◆ **TASK BRIEF**
From the items below, extract each line that contains the string "range", treating uppercase and lowercase letters as distinct.

◆ **GIVEN INFORMATION**

%%

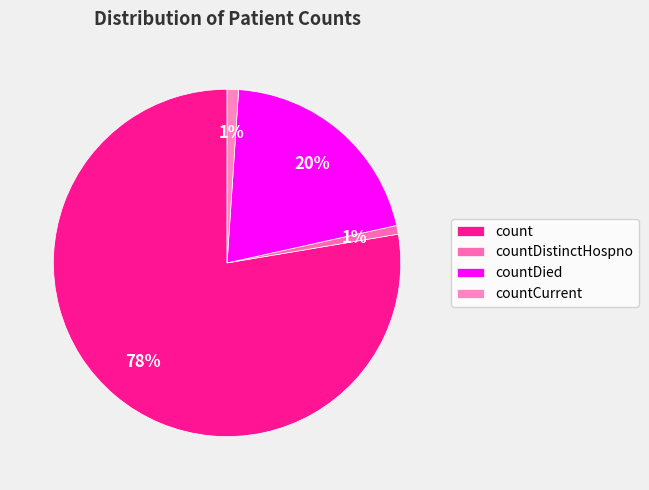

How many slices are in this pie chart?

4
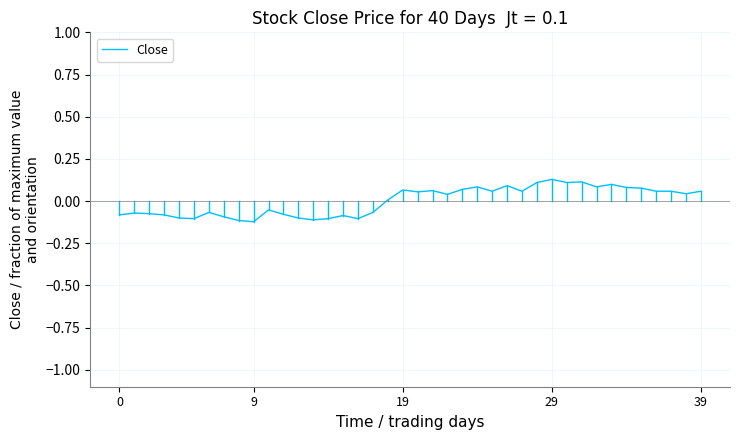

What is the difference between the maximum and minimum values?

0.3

%%
%%

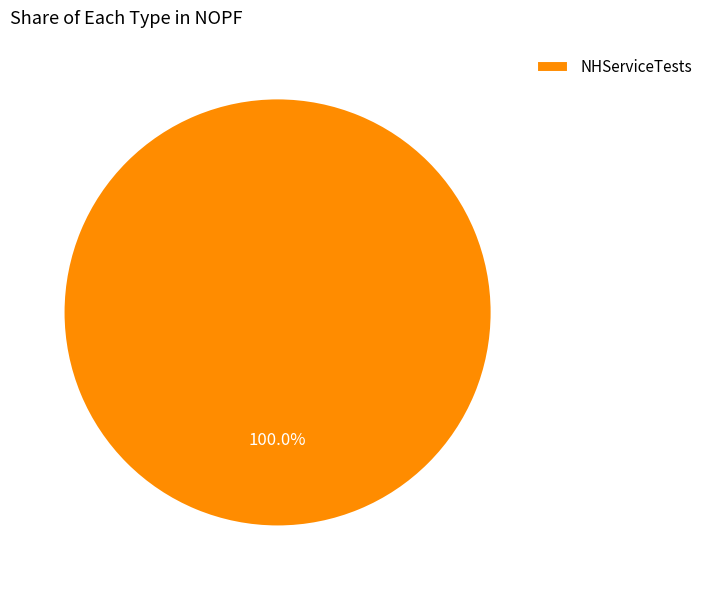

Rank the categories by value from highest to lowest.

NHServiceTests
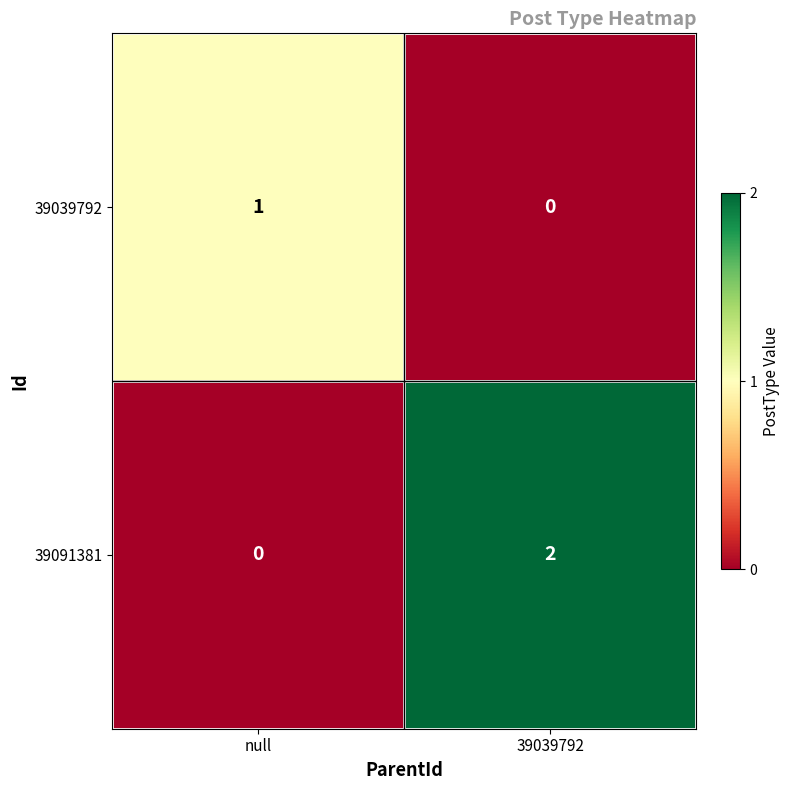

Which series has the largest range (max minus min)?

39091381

%%

◆ **REPLY TO THE TASK**
Which series has the largest range (max minus min)?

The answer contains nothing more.